November 5, 2014       Mark Hrywna      

West Virginia voters yesterday agreed to change the state constitution to allow Boy Scouts of America to lease its 10,000-acre reserve without putting its property tax exemption in jeopardy.

West Virginia Nonprofit Youth Organization Tax Exemption, Amendment 1, asked voters whether to allow nonprofit youth organizations that build $100-million facilities to be exempt from property tax. The question was written with the Scouts’ Summit Bechtel Family National Scout Reserve in mind. Without a tax exemption, the property would generate approximately $5 million annually in property taxes, according to published reports. However, the Scouts have said they would not use it beyond youth-related activities if the amendment failed.

With more than 95 percent of precincts reporting statewide, Amendment 1 passed by a margin of 62 percent to 38 percent, according to various published reports. The results in Fayette County, where the Summit Bechtel Family National Scout Reserve is located, were essentially reversed, with 61 percent voting against and 39 percent in favor.

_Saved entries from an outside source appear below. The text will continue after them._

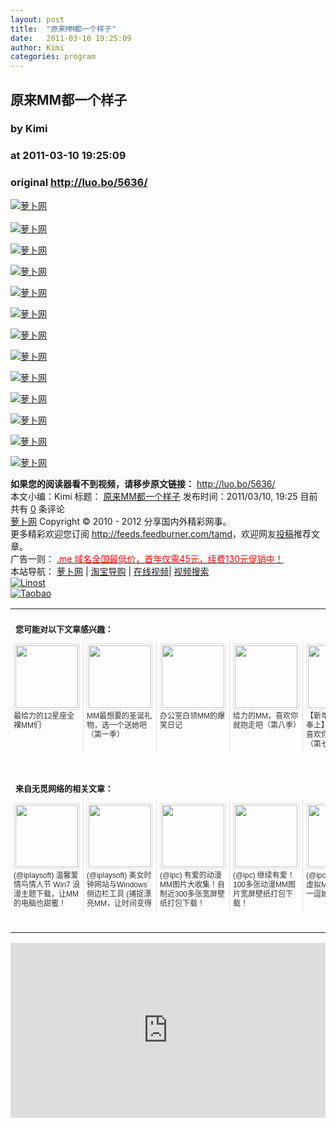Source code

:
 ```yaml
---
layout: post
title:  "原来MM都一个样子"
date:   2011-03-10 19:25:09
author: Kimi
categories: program
---
```


## 原来MM都一个样子
### by Kimi
### at 2011-03-10 19:25:09
### original <http://luo.bo/5636/>

<p><a title="萝卜网" href="http://ki.ki.ki/files/4e2201fd1cebbdc16b87e22cd5a1e1d2.jpg"><img src="http://ki.ki.ki/files/4e2201fd1cebbdc16b87e22cd5a1e1d2.jpg" border="0" alt="萝卜网"></a><br> <span></span><br> <a title="萝卜网" href="http://ki.ki.ki/files/4fc7d684f0e058b6cba6b53e84795a7f.jpg"><img src="http://ki.ki.ki/files/4fc7d684f0e058b6cba6b53e84795a7f.jpg" border="0" alt="萝卜网"></a></p><p><a title="萝卜网" href="http://ki.ki.ki/files/41a2117e527101dbfccc0887acd87514.jpg"><img src="http://ki.ki.ki/files/41a2117e527101dbfccc0887acd87514.jpg" border="0" alt="萝卜网"></a></p><p><a title="萝卜网" href="http://ki.ki.ki/files/e98ca534bf16cac814cf34591b437d10.jpg"><img src="http://ki.ki.ki/files/e98ca534bf16cac814cf34591b437d10.jpg" border="0" alt="萝卜网"></a></p><p><a title="萝卜网" href="http://ki.ki.ki/files/bd08f1f54b1ba4c4feaa164a39058e6e.jpg"><img src="http://ki.ki.ki/files/bd08f1f54b1ba4c4feaa164a39058e6e.jpg" border="0" alt="萝卜网"></a></p><p><a title="萝卜网" href="http://ki.ki.ki/files/0fcf5f404556dd76cfe58b51f2d2b08e.jpg"><img src="http://ki.ki.ki/files/0fcf5f404556dd76cfe58b51f2d2b08e.jpg" border="0" alt="萝卜网"></a></p><p><a title="萝卜网" href="http://ki.ki.ki/files/f969dd020f38a760dea86263067c3123.jpg"><img src="http://ki.ki.ki/files/f969dd020f38a760dea86263067c3123.jpg" border="0" alt="萝卜网"></a></p><p><a title="萝卜网" href="http://ki.ki.ki/files/8fd181ed562ba92cfea3b8add4f4e4bb.jpg"><img src="http://ki.ki.ki/files/8fd181ed562ba92cfea3b8add4f4e4bb.jpg" border="0" alt="萝卜网"></a></p><p><a title="萝卜网" href="http://ki.ki.ki/files/eef8a249da9051babdb06634639169e9.jpg"><img src="http://ki.ki.ki/files/eef8a249da9051babdb06634639169e9.jpg" border="0" alt="萝卜网"></a></p><p><a title="萝卜网" href="http://ki.ki.ki/files/e212bf8d16bf13d0873d5eaf4129c7de.jpg"><img src="http://ki.ki.ki/files/e212bf8d16bf13d0873d5eaf4129c7de.jpg" border="0" alt="萝卜网"></a></p><p><a title="萝卜网" href="http://ki.ki.ki/files/27e2fb1619647eea66ff2e757775822e.jpg"><img src="http://ki.ki.ki/files/27e2fb1619647eea66ff2e757775822e.jpg" border="0" alt="萝卜网"></a></p><p><a title="萝卜网" href="http://ki.ki.ki/files/66f1d7a193c01d96024b888f8117ac2a.jpg"><img src="http://ki.ki.ki/files/66f1d7a193c01d96024b888f8117ac2a.jpg" border="0" alt="萝卜网"></a></p><p><a title="萝卜网" href="http://ki.ki.ki/files/537448c0cec3365010b3528d6add6d43.jpg"><img src="http://ki.ki.ki/files/537448c0cec3365010b3528d6add6d43.jpg" border="0" alt="萝卜网"></a></p><p><strong>如果您的阅读器看不到视频，请移步原文链接：</strong> <a href="http://luo.bo/5636/" title="原来MM都一个样子">http://luo.bo/5636/</a> <br> 本文小编：Kimi 标题： <a href="http://luo.bo/5636/" title="原来MM都一个样子">原来MM都一个样子</a> 发布时间：2011/03/10, 19:25  目前共有 <a href="http://luo.bo/5636/#comments" title="查看评论">0</a> 条评论<br> <a href="http:////luo.bo/" title="萝卜网 - 人人都是艺术家">萝卜网</a> Copyright ©   2010 - 2012 分享国内外精彩网事。<br> 更多精彩欢迎您订阅 <a href="http://feeds.feedburner.com/tamd">http://feeds.feedburner.com/tamd</a>，欢迎网友<a href="http://luo.bo/delivery/">投稿</a>推荐文章。<br> 广告一则： <a href="http://zi.mu/domain"><font color="red">.me 域名全国最低价，首年仅需45元，续费130元促销中！</font></a><br> 本站导航： <a href="http://luo.bo/">萝卜网</a> | <a href="http://tao.luo.bo/">淘宝导购</a> | <a href="http://v2.luo.bo/">在线视频</a>| <a href="http://v.luo.bo/">视频搜索</a><br> <a href="http://zi.mu/linost" title="Linost"><img src="http://th.ki.ki/files/85fea6cdf7af3b325f3404657e6fde6e.gif" alt="Linost" border="0"></a><br> <a href="http://8.nf/tbfeed" title="Linost"><img src="http://th.ki.ki/files/e1078a0957f05abb2b5ffa0b273bdcd0.jpg" alt="Taobao" border="0"></a><table cellspacing="0" cellpadding="3" border="0" style="clear:both"><tr><td colspan="5"><b><font size="-1" style="display:block!important;padding:20px 0 5px!important">您可能对以下文章感兴趣：</font></b></td></tr><tr><td width="106" valign="top" style="padding:5px!important;margin:0!important"> <a title="最给力的12星座全裸MM们" style="text-decoration:none!important" href="http://app.wumii.com/ext/redirect.htm?url=http%3A%2F%2Fluo.bo%2F4343%2F&amp;from=http%3A%2F%2Fluo.bo%2F5636%2F"> <img style="margin:0!important;padding:2px!important;border:1px solid #dddddd!important;width:100px!important;height:100px!important" src="http://static.wumii.com/site_images/2011/01/18/2156558.jpg" width="100px" height="100px"><br> <font size="-1" color="#333333" style="display:block!important;line-height:15px!important;width:106px!important;font:12px/15px arial!important;height:60px!important;margin:3px 0 0 0!important;padding:0!important;overflow:hidden!important">最给力的12星座全裸MM们</font> </a></td><td width="106" valign="top" style="padding:5px!important;margin:0!important;border-left:1px solid #dddddd!important"> <a title="MM最想要的圣诞礼物，选一个送她吧（第一季）" style="text-decoration:none!important" href="http://app.wumii.com/ext/redirect.htm?url=http%3A%2F%2Fluo.bo%2F3608%2F&amp;from=http%3A%2F%2Fluo.bo%2F5636%2F"> <img style="margin:0!important;padding:2px!important;border:1px solid #dddddd!important;width:100px!important;height:100px!important" src="http://static.wumii.com/site_images/2010/12/19/1368628.jpg" width="100px" height="100px"><br> <font size="-1" color="#333333" style="display:block!important;line-height:15px!important;width:106px!important;font:12px/15px arial!important;height:60px!important;margin:3px 0 0 0!important;padding:0!important;overflow:hidden!important">MM最想要的圣诞礼物，选一个送她吧（第一季）</font> </a></td><td width="106" valign="top" style="padding:5px!important;margin:0!important;border-left:1px solid #dddddd!important"> <a title="办公室白领MM的爆笑日记" style="text-decoration:none!important" href="http://app.wumii.com/ext/redirect.htm?url=http%3A%2F%2Fluo.bo%2F715%2F&amp;from=http%3A%2F%2Fluo.bo%2F5636%2F"> <img style="margin:0!important;padding:2px!important;border:1px solid #dddddd!important;width:100px!important;height:100px!important" src="http://static.wumii.com/site_images/2010/11/03/653379.jpg" width="100px" height="100px"><br> <font size="-1" color="#333333" style="display:block!important;line-height:15px!important;width:106px!important;font:12px/15px arial!important;height:60px!important;margin:3px 0 0 0!important;padding:0!important;overflow:hidden!important">办公室白领MM的爆笑日记</font> </a></td><td width="106" valign="top" style="padding:5px!important;margin:0!important;border-left:1px solid #dddddd!important"> <a title="给力的MM，喜欢你就抱走吧（第八季）" style="text-decoration:none!important" href="http://app.wumii.com/ext/redirect.htm?url=http%3A%2F%2Fluo.bo%2F5101%2F&amp;from=http%3A%2F%2Fluo.bo%2F5636%2F"> <img style="margin:0!important;padding:2px!important;border:1px solid #dddddd!important;width:100px!important;height:100px!important" src="http://static.wumii.com/site_images/2011/02/23/2872378.jpg" width="100px" height="100px"><br> <font size="-1" color="#333333" style="display:block!important;line-height:15px!important;width:106px!important;font:12px/15px arial!important;height:60px!important;margin:3px 0 0 0!important;padding:0!important;overflow:hidden!important">给力的MM，喜欢你就抱走吧（第八季）</font> </a></td><td width="106" valign="top" style="padding:5px!important;margin:0!important;border-left:1px solid #dddddd!important"> <a title="【新年第一期美女奉上】给力的MM，喜欢你就抱走吧（第七期）" style="text-decoration:none!important" href="http://app.wumii.com/ext/redirect.htm?url=http%3A%2F%2Fluo.bo%2F4812%2F&amp;from=http%3A%2F%2Fluo.bo%2F5636%2F"> <img style="margin:0!important;padding:2px!important;border:1px solid #dddddd!important;width:100px!important;height:100px!important" src="http://static.wumii.com/site_images/2011/02/10/2644990.jpg" width="100px" height="100px"><br> <font size="-1" color="#333333" style="display:block!important;line-height:15px!important;width:106px!important;font:12px/15px arial!important;height:60px!important;margin:3px 0 0 0!important;padding:0!important;overflow:hidden!important">【新年第一期美女奉上】给力的MM，喜欢你就抱走吧（第七期）</font> </a></td></tr> <td><br><tr><td colspan="5"><b><font size="-1" style="display:block!important;padding:20px 0 5px!important">来自无觅网络的相关文章：</font></b></td></tr><tr><td width="106" valign="top" style="padding:5px!important;margin:0!important"> <a title="温馨爱情鸟情人节 Win7 浪漫主题下载，让MM的电脑也甜蜜！" style="text-decoration:none!important" href="http://app.wumii.com/ext/redirect.htm?url=http%3A%2F%2Fwww.iplaysoft.com%2Flovebirds-and-valentine-theme.html&amp;from=http%3A%2F%2Fluo.bo%2F5636%2F"> <img style="margin:0!important;padding:2px!important;border:1px solid #dddddd!important;width:100px!important;height:100px!important" src="http://static.wumii.com/site_images/2011/02/13/2700830.jpg" width="100px" height="100px"><br> <font size="-1" color="#333333" style="display:block!important;line-height:15px!important;width:106px!important;font:12px/15px arial!important;height:60px!important;margin:3px 0 0 0!important;padding:0!important;overflow:hidden!important">(@iplaysoft) 温馨爱情鸟情人节 Win7 浪漫主题下载，让MM的电脑也甜蜜！</font> </a></td><td width="106" valign="top" style="padding:5px!important;margin:0!important;border-left:1px solid #dddddd!important"> <a title="美女时钟网站与Windows侧边栏工具 (捕捉漂亮MM，让时间变得更美丽)" style="text-decoration:none!important" href="http://app.wumii.com/ext/redirect.htm?url=http%3A%2F%2Fwww.iplaysoft.com%2Fbeauty-clock.html&amp;from=http%3A%2F%2Fluo.bo%2F5636%2F"> <img style="margin:0!important;padding:2px!important;border:1px solid #dddddd!important;width:100px!important;height:100px!important" src="http://static.wumii.com/site_images/2010/11/23/1049375.jpg" width="100px" height="100px"><br> <font size="-1" color="#333333" style="display:block!important;line-height:15px!important;width:106px!important;font:12px/15px arial!important;height:60px!important;margin:3px 0 0 0!important;padding:0!important;overflow:hidden!important">(@iplaysoft) 美女时钟网站与Windows侧边栏工具 (捕捉漂亮MM，让时间变得更美丽)</font> </a></td><td width="106" valign="top" style="padding:5px!important;margin:0!important;border-left:1px solid #dddddd!important"> <a title="有爱的动漫MM图片大收集！自制近300多张宽屏壁纸打包下载！" style="text-decoration:none!important" href="http://app.wumii.com/ext/redirect.htm?url=http%3A%2F%2Fwww.ipc.me%2F300-cartoon-mm-wallpaper.html&amp;from=http%3A%2F%2Fluo.bo%2F5636%2F"> <img style="margin:0!important;padding:2px!important;border:1px solid #dddddd!important;width:100px!important;height:100px!important" src="http://static.wumii.com/site_images/2011/02/02/2509762.jpg" width="100px" height="100px"><br> <font size="-1" color="#333333" style="display:block!important;line-height:15px!important;width:106px!important;font:12px/15px arial!important;height:60px!important;margin:3px 0 0 0!important;padding:0!important;overflow:hidden!important">(@ipc) 有爱的动漫MM图片大收集！自制近300多张宽屏壁纸打包下载！</font> </a></td><td width="106" valign="top" style="padding:5px!important;margin:0!important;border-left:1px solid #dddddd!important"> <a title="继续有爱！100多张动漫MM图片宽屏壁纸打包下载！" style="text-decoration:none!important" href="http://app.wumii.com/ext/redirect.htm?url=http%3A%2F%2Fwww.ipc.me%2F100-cartoon-mm-wallpaper.html&amp;from=http%3A%2F%2Fluo.bo%2F5636%2F"> <img style="margin:0!important;padding:2px!important;border:1px solid #dddddd!important;width:100px!important;height:100px!important" src="http://static.wumii.com/site_images/2011/02/02/2512240.jpg" width="100px" height="100px"><br> <font size="-1" color="#333333" style="display:block!important;line-height:15px!important;width:106px!important;font:12px/15px arial!important;height:60px!important;margin:3px 0 0 0!important;padding:0!important;overflow:hidden!important">(@ipc) 继续有爱！100多张动漫MM图片宽屏壁纸打包下载！</font> </a></td><td width="106" valign="top" style="padding:5px!important;margin:0!important;border-left:1px solid #dddddd!important"> <a title="漂亮好玩的虚拟MM，你也去逗一逗她吧" style="text-decoration:none!important" href="http://app.wumii.com/ext/redirect.htm?url=http%3A%2F%2Fwww.ipc.me%2Fcubo-mm.html&amp;from=http%3A%2F%2Fluo.bo%2F5636%2F"> <img style="margin:0!important;padding:2px!important;border:1px solid #dddddd!important;width:100px!important;height:100px!important" src="http://static.wumii.com/site_images/2011/02/02/2509797.jpg" width="100px" height="100px"><br> <font size="-1" color="#333333" style="display:block!important;line-height:15px!important;width:106px!important;font:12px/15px arial!important;height:60px!important;margin:3px 0 0 0!important;padding:0!important;overflow:hidden!important">(@ipc) 漂亮好玩的虚拟MM，你也去逗一逗她吧</font> </a></td></tr><tr><td colspan="5" align="right"> <a style="text-decoration:none!important" href="http://www.wumii.com/widget/relatedItems.htm" title="无觅相关文章插件"> <font size="-1" color="#bbbbbb" style="display:block!important;font-family:arial!important;padding:5px 0!important;font-size:12px!important;color:#bbb!important">无觅</font> </a></td></tr></td></table><p><iframe src="http://feedads.g.doubleclick.net/~ah/f/7sv1ooo89v8jfelhdjk8plpa64/300/250?ca=1&amp;fh=280#http%3A%2F%2Fluo.bo%2F5636%2F" width="100%" height="280" frameborder="0" scrolling="no" marginwidth="0" marginheight="0"></iframe></p></p>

More than 9,000 votes were cast in Fayette County while almost 400,000 were cast statewide in West Virginia’s 55 counties. Unofficial results from the Secretary of State’s office were not yet available at this posting.

Now it will be up to the state Legislature to develop rules and regulations to provide guidance to Boy Scouts as to how many events per year could be held there. Supporters of the measure tout economic development and a boost in tourism that would come from hosting more event at the facility. Opponents of the state ballot measure feared that it would set a precedent for other nonprofits but also be unfair to area businesses that also offer high-adventure and other outdoor activities.

The 10,600-acre tract in Fayette County’s Glen Jean, about 50 miles southeast of the state capital Charleston, is the permanent home of the National Scout Jamboree. But the Irving, Texas-based nonprofit hopes to periodically rent the facility for outdoor events, things like the X Games or Mountain Dew tour. The reserve includes adventure facilities, like zip-lines, as well as mountain bike trails, a BMX track and shooting and archery ranges, with camping capacity for 40,000, 80,000-seat stadium and high-adventure base.

As it stands, the Scouts use the reserve only for the scout jamboree but renting the facility for non-youth events could jeopardize the organization’s exemption from state property taxes, per a 1944 Supreme Court of Appeals ruling so a constitutional amendment was necessary.

In a prepared statement, Boy Scouts of America thanked the state’s voters for passing the ballot measure but did not comment on results locally in Fayette County. “When we chose this site, we believed that it was a great opportunity to expose other parts of the world to this extraordinary state, and we can continue to do so on an even large scale.

“The state has been a valuable partner since we began development of the Summit Bechtel Family National Scout Reserve and we look forward to continuing our long-term relationship with this great state.”